> [Directions]:
Write out only the final part of the records below. It begins with the line that contains "тканях конечностей, туловища, лица" and ends with the last line.

Collected data:
----
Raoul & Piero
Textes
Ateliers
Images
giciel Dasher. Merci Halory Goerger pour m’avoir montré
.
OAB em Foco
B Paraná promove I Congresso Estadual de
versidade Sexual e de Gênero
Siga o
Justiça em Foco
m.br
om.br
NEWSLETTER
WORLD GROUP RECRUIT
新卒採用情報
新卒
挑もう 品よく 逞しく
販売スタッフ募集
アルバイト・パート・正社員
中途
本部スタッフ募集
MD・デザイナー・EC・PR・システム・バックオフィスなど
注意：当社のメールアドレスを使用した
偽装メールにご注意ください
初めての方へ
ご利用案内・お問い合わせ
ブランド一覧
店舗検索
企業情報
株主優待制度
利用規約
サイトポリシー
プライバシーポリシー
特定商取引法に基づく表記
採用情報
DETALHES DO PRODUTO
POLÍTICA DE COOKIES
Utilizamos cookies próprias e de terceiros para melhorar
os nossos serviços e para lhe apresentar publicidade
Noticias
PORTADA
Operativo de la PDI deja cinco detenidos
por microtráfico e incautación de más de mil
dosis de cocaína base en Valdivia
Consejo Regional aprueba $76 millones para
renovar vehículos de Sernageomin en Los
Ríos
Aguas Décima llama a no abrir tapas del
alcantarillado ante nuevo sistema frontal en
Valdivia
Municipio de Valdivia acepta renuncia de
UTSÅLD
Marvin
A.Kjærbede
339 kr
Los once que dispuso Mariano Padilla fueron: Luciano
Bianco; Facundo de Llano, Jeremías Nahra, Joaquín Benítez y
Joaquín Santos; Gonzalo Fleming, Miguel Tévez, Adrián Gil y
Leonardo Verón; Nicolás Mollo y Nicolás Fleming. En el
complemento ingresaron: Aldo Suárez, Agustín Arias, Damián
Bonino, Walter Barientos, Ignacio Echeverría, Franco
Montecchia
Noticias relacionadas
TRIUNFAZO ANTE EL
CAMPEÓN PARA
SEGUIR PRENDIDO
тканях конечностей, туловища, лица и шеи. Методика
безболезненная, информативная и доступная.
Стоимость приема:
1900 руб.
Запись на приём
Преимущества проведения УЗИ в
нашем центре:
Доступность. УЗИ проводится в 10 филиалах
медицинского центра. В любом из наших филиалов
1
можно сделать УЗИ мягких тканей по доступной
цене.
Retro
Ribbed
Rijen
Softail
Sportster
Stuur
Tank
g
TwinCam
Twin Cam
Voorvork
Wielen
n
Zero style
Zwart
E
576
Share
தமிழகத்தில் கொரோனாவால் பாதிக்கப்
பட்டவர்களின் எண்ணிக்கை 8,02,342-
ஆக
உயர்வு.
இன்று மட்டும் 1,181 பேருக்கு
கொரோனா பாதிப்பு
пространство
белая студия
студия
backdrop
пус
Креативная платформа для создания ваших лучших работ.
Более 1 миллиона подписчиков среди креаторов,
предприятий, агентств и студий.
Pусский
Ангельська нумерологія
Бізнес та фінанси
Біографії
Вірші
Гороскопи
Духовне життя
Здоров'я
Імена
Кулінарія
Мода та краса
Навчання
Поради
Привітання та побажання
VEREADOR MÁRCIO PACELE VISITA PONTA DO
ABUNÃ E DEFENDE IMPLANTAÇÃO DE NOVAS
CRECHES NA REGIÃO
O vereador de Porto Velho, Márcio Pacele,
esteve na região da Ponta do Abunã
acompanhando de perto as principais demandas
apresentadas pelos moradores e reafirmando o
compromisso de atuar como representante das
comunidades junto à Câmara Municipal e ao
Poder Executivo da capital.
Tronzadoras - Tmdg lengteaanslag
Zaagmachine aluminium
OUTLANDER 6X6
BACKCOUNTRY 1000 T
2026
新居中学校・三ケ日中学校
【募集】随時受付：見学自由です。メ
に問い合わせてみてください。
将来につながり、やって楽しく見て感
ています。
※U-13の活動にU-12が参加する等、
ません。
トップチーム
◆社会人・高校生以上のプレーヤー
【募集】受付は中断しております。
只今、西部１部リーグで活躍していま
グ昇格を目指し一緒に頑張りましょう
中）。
----
> [Finished exercise]:
тканях конечностей, туловища, лица и шеи. Методика
безболезненная, информативная и доступная.
Стоимость приема:
1900 руб.
Запись на приём
Преимущества проведения УЗИ в
нашем центре:
Доступность. УЗИ проводится в 10 филиалах
медицинского центра. В любом из наших филиалов
1
можно сделать УЗИ мягких тканей по доступной
цене.
Retro
Ribbed
Rijen
Softail
Sportster
Stuur
Tank
g
TwinCam
Twin Cam
Voorvork
Wielen
n
Zero style
Zwart
E
576
Share
தமிழகத்தில் கொரோனாவால் பாதிக்கப்
பட்டவர்களின் எண்ணிக்கை 8,02,342-
ஆக
உயர்வு.
இன்று மட்டும் 1,181 பேருக்கு
கொரோனா பாதிப்பு
пространство
белая студия
студия
backdrop
пус
Креативная платформа для создания ваших лучших работ.
Более 1 миллиона подписчиков среди креаторов,
предприятий, агентств и студий.
Pусский
Ангельська нумерологія
Бізнес та фінанси
Біографії
Вірші
Гороскопи
Духовне життя
Здоров'я
Імена
Кулінарія
Мода та краса
Навчання
Поради
Привітання та побажання
VEREADOR MÁRCIO PACELE VISITA PONTA DO
ABUNÃ E DEFENDE IMPLANTAÇÃO DE NOVAS
CRECHES NA REGIÃO
O vereador de Porto Velho, Márcio Pacele,
esteve na região da Ponta do Abunã
acompanhando de perto as principais demandas
apresentadas pelos moradores e reafirmando o
compromisso de atuar como representante das
comunidades junto à Câmara Municipal e ao
Poder Executivo da capital.
Tronzadoras - Tmdg lengteaanslag
Zaagmachine aluminium
OUTLANDER 6X6
BACKCOUNTRY 1000 T
2026
新居中学校・三ケ日中学校
【募集】随時受付：見学自由です。メ
に問い合わせてみてください。
将来につながり、やって楽しく見て感
ています。
※U-13の活動にU-12が参加する等、
ません。
トップチーム
◆社会人・高校生以上のプレーヤー
【募集】受付は中断しております。
只今、西部１部リーグで活躍していま
グ昇格を目指し一緒に頑張りましょう
中）。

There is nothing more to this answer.